Tâche assignée 1: Relevez, dans l'extrait ci-dessous, chaque passage précédé de la mention [TRADUCTION], en le recopiant tel quel.
[Extrait du document]
Je m'abstiens de commenter l'opportunité de s'appuyer, dans une «analyse raisonnée du danger», sur les circonstances entourant les événements qui ont conduit à une accusation contre le requérant dont il a été acquitté.  Il suffit de noter que : 1) il s'agissait de l'un des trois seuls paragraphes constituant l'«analyse raisonnée du danger» dans le rapport, et, étant donné l'acquittement et le contexte limité dans lequel il figure, il peut être seulement considéré comme hautement préjudiciable; et 2) il a débuté comme si le document avait été introduit selon la thèse de l'avocat du requérant;  en fait, l'avocat du requérant a commenté les événements enregistrés pour réfuter les commentaires défavorables dans le document présenté par les agents de l'intimé pour que ce dernier les examine.  Dans ce document, selon l'avocat, il est indiqué que le frère du requérant [TRADUCTION] «s'est laissé punir pour le protéger».  L'avocat souligne en fait que le frère du requérant a été déclaré coupable par un tribunal compétent alors que le requérant a été acquitté.  Il était invraisemblable qu'un argument laissant entendre que le frère du requérant «s'est laissé punir pour le protéger» soit de poids.

 

          Dans le même rapport relatif à l'avis figurent les deux phrases suivantes :

 

[TRADUCTION]  L'argument de l'avocat comprend des déclarations qui font état d'évaluations psychiatriques faites par un docteur Davis; malheureusement aucune évaluation n'a été incluse dans les observations.  Je prendrai contact avec l'avocat pour déterminer si elles n'ont pas été incluses du fait d'une omission et, dans l'affirmative, je demanderai qu'elles soient envoyées par télécopieur dans les meilleurs délais.

 

 

 

 

Ces phrases ont été rayées, mais elles sont lisibles.  On y ajoute une note marginale qui dit :

 

[TRADUCTION] Les évaluations ont été incluses dans les observations.
[/Extrait du document]
Tâche assignée 2: Dans les lignes fournies, et non dans l'extrait, mettez à jour tout ce qui va de la ligne contenant « ведущие мировые аукционы, брокерские » jusqu'à celle contenant « 今年最受矚目的，依然是米其林 » : remplacez « брокерские компании » par « дилерские компании » sans rien modifier d'autre. Ne reprenez que ces lignes et laissez les images hors de la réponse.
[Données fournies]
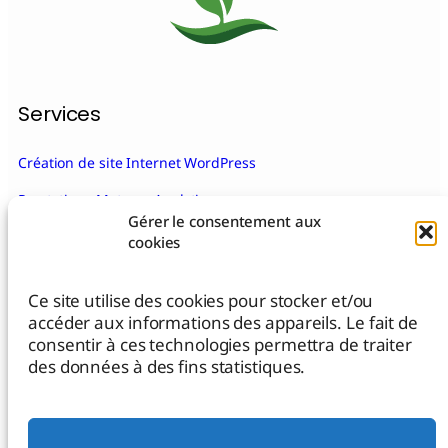
Services
Création de site Internet WordPress
Prestations Matomo Analytics
Gérer le consentement aux
Maintenance de site WordPress
cookies
Migration de site Internet
Ce site utilise des cookies pour stocker et/ou
Bénévolat de compétences
accéder aux informations des appareils. Le fait de
consentir à ces technologies permettra de traiter
des données à des fins statistiques.
À propos de Thanh Nguyen
Mentions légales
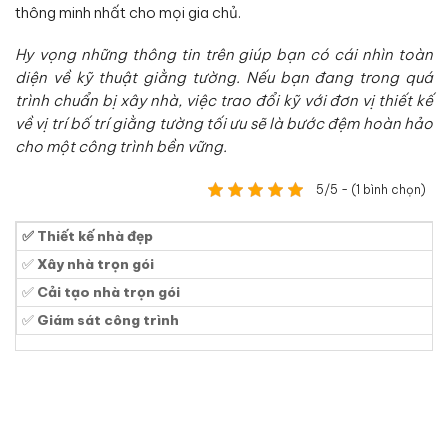
thông minh nhất cho mọi gia chủ.
Hy vọng những thông tin trên giúp bạn có cái nhìn toàn
diện về kỹ thuật giằng tường. Nếu bạn đang trong quá
trình chuẩn bị xây nhà, việc trao đổi kỹ với đơn vị thiết kế
về vị trí bố trí giằng tường tối ưu sẽ là bước đệm hoàn hảo
cho một công trình bền vững.
5/5 - (1 bình chọn)
✅ Thiết kế nhà đẹp
✅
Xây nhà trọn gói
✅
Cải tạo nhà trọn gói
✅
Giám sát công trình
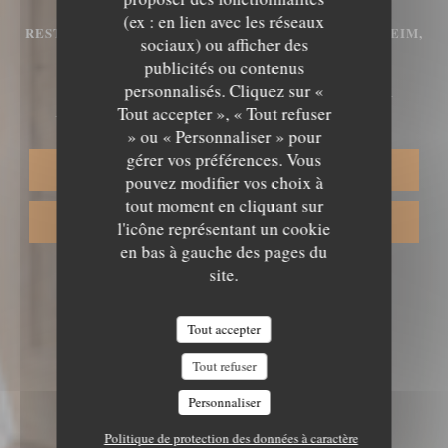
(ex : en lien avec les réseaux
RESTAURANT TRADITIONNEL ALSACIEN
•
PLOBSHEIM,
sociaux) ou afficher des
STRASBOURG
publicités ou contenus
personnalisés. Cliquez sur «
AUBERGE DU MOULIN
Tout accepter », « Tout refuser
» ou « Personnaliser » pour
gérer vos préférences. Vous
RÉSERVER
pouvez modifier vos choix à
tout moment en cliquant sur
VENTE À EMPORTER
l'icône représentant un cookie
en bas à gauche des pages du
site.
Tout accepter
Tout refuser
Personnaliser
Politique de protection des données à caractère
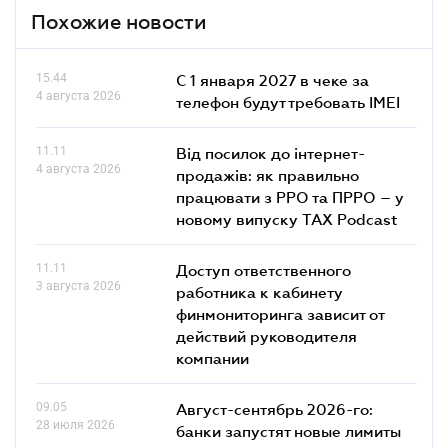
Похожие новости
15.44
С 1 января 2027 в чеке за
4 августа 2026
телефон будут требовать IMEI
11.11
Від посилок до інтернет-
4 августа 2026
продажів: як правильно
працювати з РРО та ПРРО – у
новому випуску TAX Podcast
11.11
Доступ ответственного
3 августа 2026
работника к кабинету
финмониторинга зависит от
действий руководителя
компании
09.05
Август-сентябрь 2026-го:
28 июля 2026
банки запустят новые лимиты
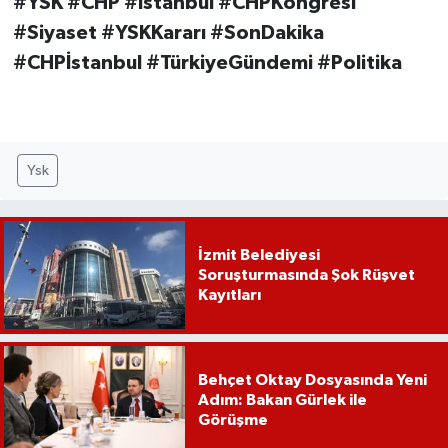
#YSK #CHP #İstanbul #CHPKongresi
#Siyaset #YSKKararı #SonDakika
#CHPİstanbul #TürkiyeGündemi #Politika
Ysk
İzmit Belediyesi
Soruşturmasında Şok Rüşvet
Kayıtları
Behçet Oktay Dosyasında Yeni
Adım: Bakan Gürlek ile
Görüşme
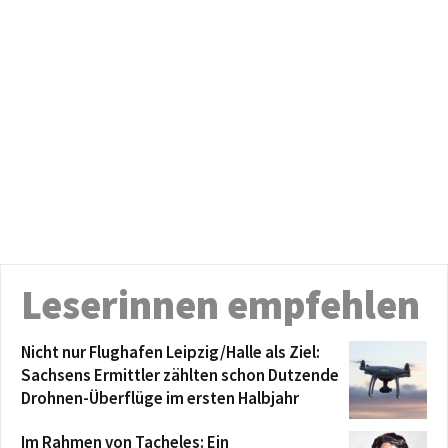
Leserinnen empfehlen
Nicht nur Flughafen Leipzig/Halle als Ziel:
Sachsens Ermittler zählten schon Dutzende
Drohnen-Überflüge im ersten Halbjahr
Im Rahmen von Tacheles: Ein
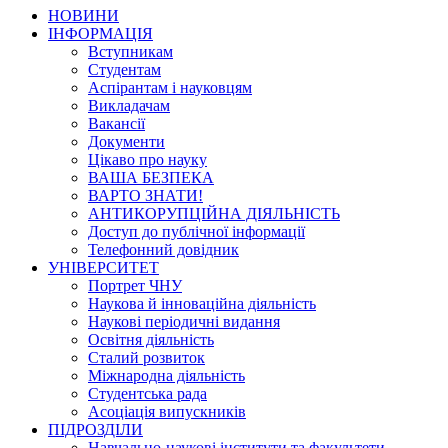
НОВИНИ
ІНФОРМАЦІЯ
Вступникам
Студентам
Аспірантам і науковцям
Викладачам
Вакансії
Документи
Цікаво про науку
ВАША БЕЗПЕКА
ВАРТО ЗНАТИ!
АНТИКОРУПЦІЙНА ДІЯЛЬНІСТЬ
Доступ до публічної інформації
Телефонний довідник
УНІВЕРСИТЕТ
Портрет ЧНУ
Наукова й інноваційна діяльність
Наукові періодичні видання
Освітня діяльність
Сталий розвиток
Міжнародна діяльність
Студентська рада
Асоціація випускників
ПІДРОЗДІЛИ
Навчально-наукові інститути та факультети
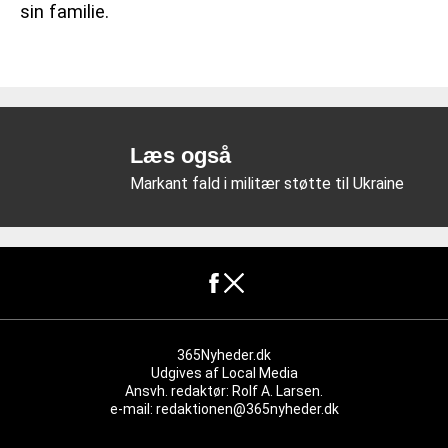
sin familie.
Læs også
Markant fald i militær støtte til Ukraine
365Nyheder.dk
Udgives af
Local Media
Ansvh. redaktør: Rolf A. Larsen.
e-mail: redaktionen@365nyheder.dk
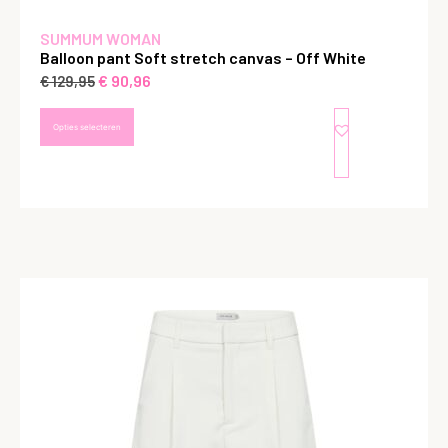
SUMMUM WOMAN
Balloon pant Soft stretch canvas – Off White
€
90,96
€
129,95
Opties selecteren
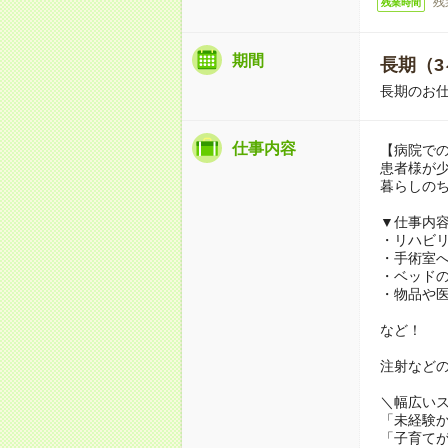
残
残業時間
期間
長期（3
長期のお
仕事内容
【病院で
患者様が
暮らしの
▼仕事内
・リハビ
・手術室
・ベッド
・物品や
など！
注射など
＼幅広い
「未経験か
「子育てが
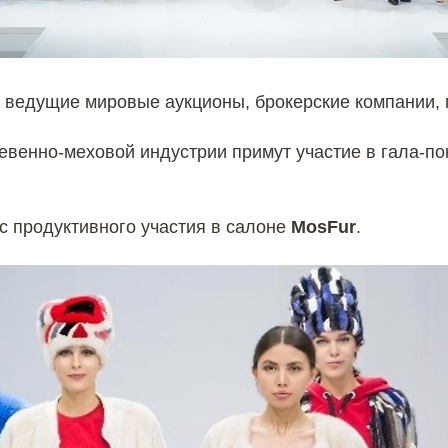
 ведущие мировые аукционы, брокерские компании, 
венно-меховой индустрии примут участие в гала-пок
с продуктивного участия в салоне
MosFur
.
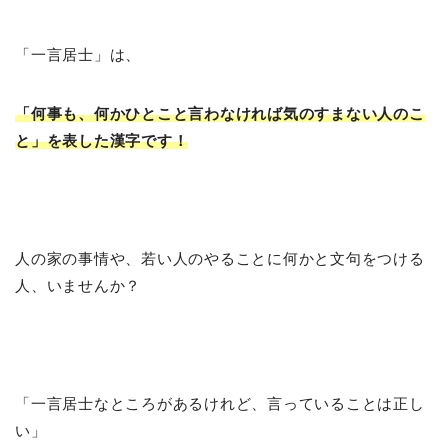
「一言居士」は、
「何事も、何かひとこと言わなければ気のすまない人のこ
と」を表した漢字です！
人の家の事情や、若い人のやることに何かと文句をつける
人、いませんか？
「一言居士なところがあるけれど、言っていることは正し
い」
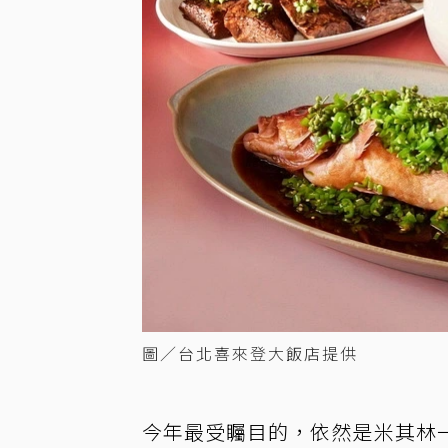
圖／台北喜來登大飯店提供
今年最受矚目的，依然是米其林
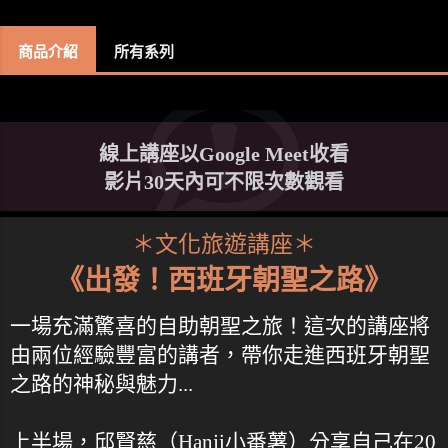
商品介紹
所有系列
線上講座以Google Meet收看
影片30天內可不限次數觀看
＊文化旅遊講座＊
《出發！西班牙朝聖之路》
一場充滿驚喜的自助朝聖之旅！這次的講座將
由兩位經驗豐富的講者，帶你走進西班牙朝聖
之路的神秘與魅力...
上半場，邱賢慈（Hanji小番薯）分享自己在20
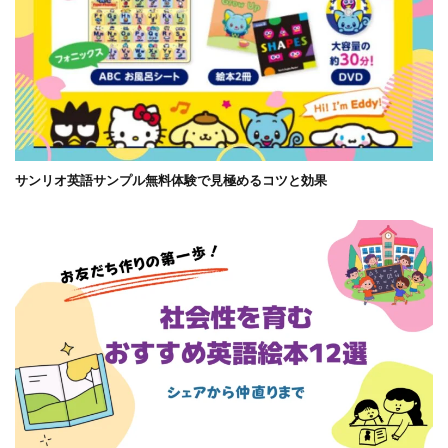
サンリオ英語サンプル無料体験で見極めるコツと効果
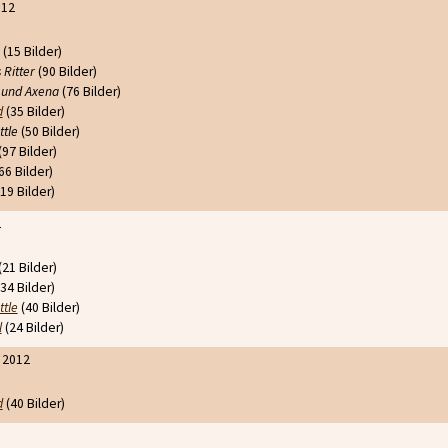
012
(15 Bilder)
 Ritter
(90 Bilder)
 und Axena
(76 Bilder)
d
(35 Bilder)
ttle
(50 Bilder)
(97 Bilder)
66 Bilder)
19 Bilder)
2
(21 Bilder)
34 Bilder)
ttle
(40 Bilder)
l
(24 Bilder)
 2012
d
(40 Bilder)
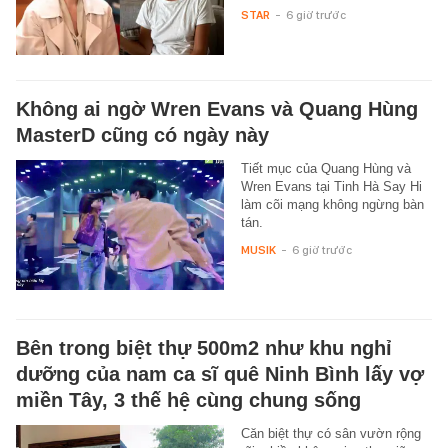
STAR
-
6 giờ trước
Không ai ngờ Wren Evans và Quang Hùng
MasterD cũng có ngày này
Tiết mục của Quang Hùng và
Wren Evans tại Tinh Hà Say Hi
làm cõi mạng không ngừng bàn
tán.
MUSIK
-
6 giờ trước
Bên trong biệt thự 500m2 như khu nghỉ
dưỡng của nam ca sĩ quê Ninh Bình lấy vợ
miền Tây, 3 thế hệ cùng chung sống
Căn biệt thự có sân vườn rộng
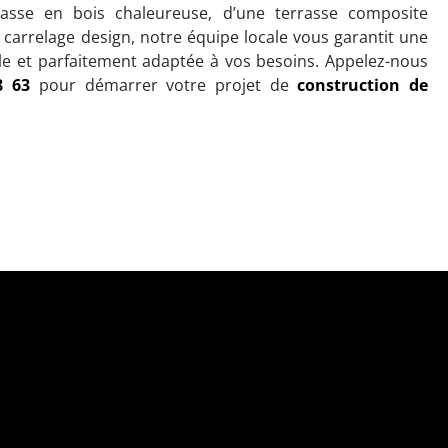
asse en bois chaleureuse, d’une terrasse composite
 carrelage design, notre équipe locale vous garantit une
ble et parfaitement adaptée à vos besoins. Appelez-nous
8 63
pour démarrer votre projet de
construction de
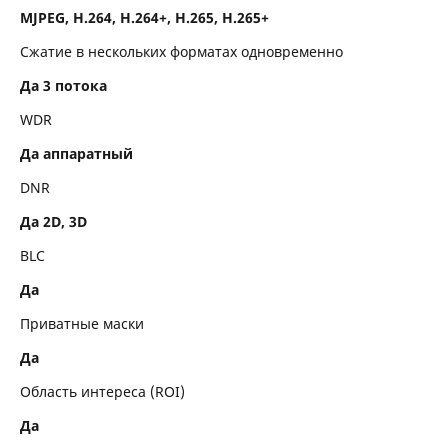
MJPEG, H.264, H.264+, H.265, H.265+
Сжатие в нескольких форматах одновременно
Да 3 потока
WDR
Да аппаратный
DNR
Да 2D, 3D
BLC
Да
Приватные маски
Да
Область интереса (ROI)
Да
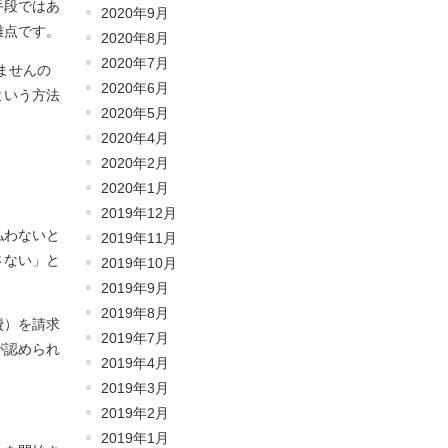
手段ではあ
2020年9月
難点です。
2020年8月
2020年7月
ませんの
2020年6月
という方法
2020年5月
2020年4月
2020年2月
2020年1月
。
2019年12月
払わないと
2019年11月
さない」と
2019年10月
2019年9月
2019年8月
費）を請求
2019年7月
が認められ
2019年4月
2019年3月
2019年2月
2019年1月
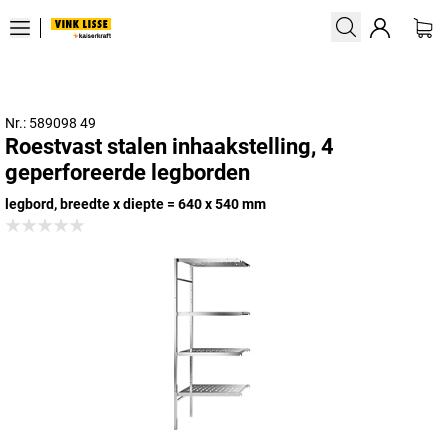
Nr.: 589098 49
Roestvast stalen inhaakstelling, 4
geperforeerde legborden
legbord, breedte x diepte = 640 x 540 mm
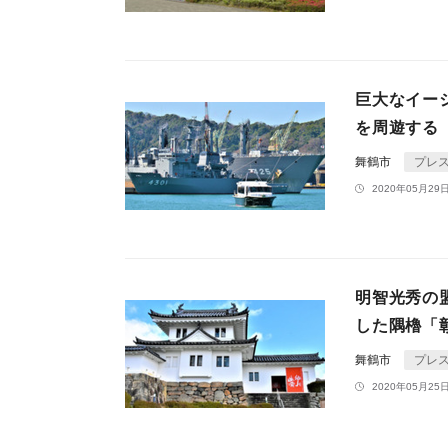
巨大なイー
を周遊する
舞鶴市
プレ
2020年05月29日
明智光秀の
した隅櫓「
舞鶴市
プレ
2020年05月25日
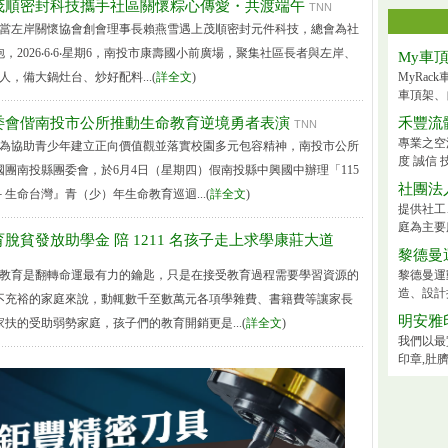
茂順密封科技攜手社區關懷粽心傳愛・共渡端午
TNN
導 當左岸關懷協會創會理事長賴燕雪遇上茂順密封元件科技，總會為社
，2026‧6‧6‧星期6，南投市康壽國小前廣場，聚集社區長者與左岸、
My車
人，備大鍋灶台、炒好配料...(
詳全文
)
MyRa
車頂架、
委會偕南投市公所推動生命教育逆境勇者表演
禾豐流
TNN
專業之空
導 為協助青少年建立正向價值觀並落實校園多元包容精神，南投市公所
度 誠信 
團南投縣團委會，於6月4日（星期四）假南投縣中興國中辦理「115
社團法
生命台灣』青（少）年生命教育巡迴...(
詳全文
)
提供社工
庭為主要
脫貧發放助學金 陪 1211 名孩子走上求學康莊大道
黎德曼
導 教育是翻轉命運最有力的鑰匙，只是在接受教育過程需要學習資源的
黎德曼運
造、設計撞
不充裕的家庭來說，動輒數千至數萬元各項學雜費、書籍費等讓家長
明安雅
扶的受助弱勢家庭，孩子們的教育開銷更是...(
詳全文
)
我們以最
印章,肚臍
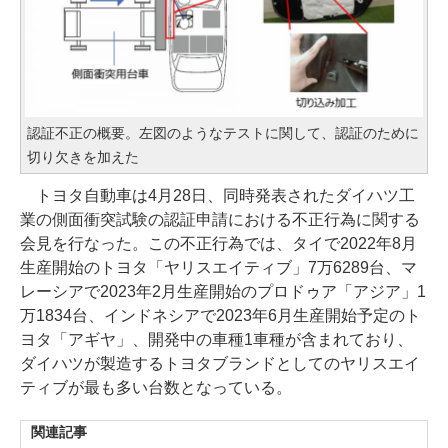
認証不正の概要。左図のようなテストに関して、認証のために
切り欠きを加えた
トヨタ自動車は4月28日、同時発表されたダイハツ工
業の側面衝突試験の認証申請における不正行為に関する
会見を行なった。この不正行為では、タイで2022年8月
生産開始のトヨタ「ヤリスエイティブ」7万6289台、マ
レーシアで2023年2月生産開始のプロドゥア「アジア」1
万1834台、インドネシアで2023年6月生産開始予定のト
ヨタ「アギヤ」、開発中の車種1車種が含まれており、
ダイハツが製造するトヨタブランドとしてのヤリスエイ
ティブが最も多い台数となっている。
関連記事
[/Données fournies]
Résultat 1:
- «s'est laissé punir pour le protéger»
- L'argument de l'avocat comprend des déclarations qui font état d'évaluations psychiatriques faites par un docteur Davis; malheureusement aucune évaluation n'a été incluse dans les observations. Je prendrai contact avec l'avocat pour déterminer si elles n'ont pas été incluses du fait d'une omission et, dans l'affirmative, je demanderai qu'elles soient envoyées par télécopieur dans les meilleurs délais.
- Les évaluations ont été incluses dans les observations.

Résultat 2:
 ведущие мировые аукционы, дилерские компании, 
венно-меховой индустрии примут участие в гала-пок
с продуктивного участия в салоне
MosFur
.
「一言居士」は、
「何事も、何かひとこと言わなければ気のすまない人のこ
と」を表した漢字です！
人の家の事情や、若い人のやることに何かと文句をつける
人、いませんか？
「一言居士なところがあるけれど、言っていることは正し
い」
圖／台北喜來登大飯店提供
今年最受矚目的，依然是米其林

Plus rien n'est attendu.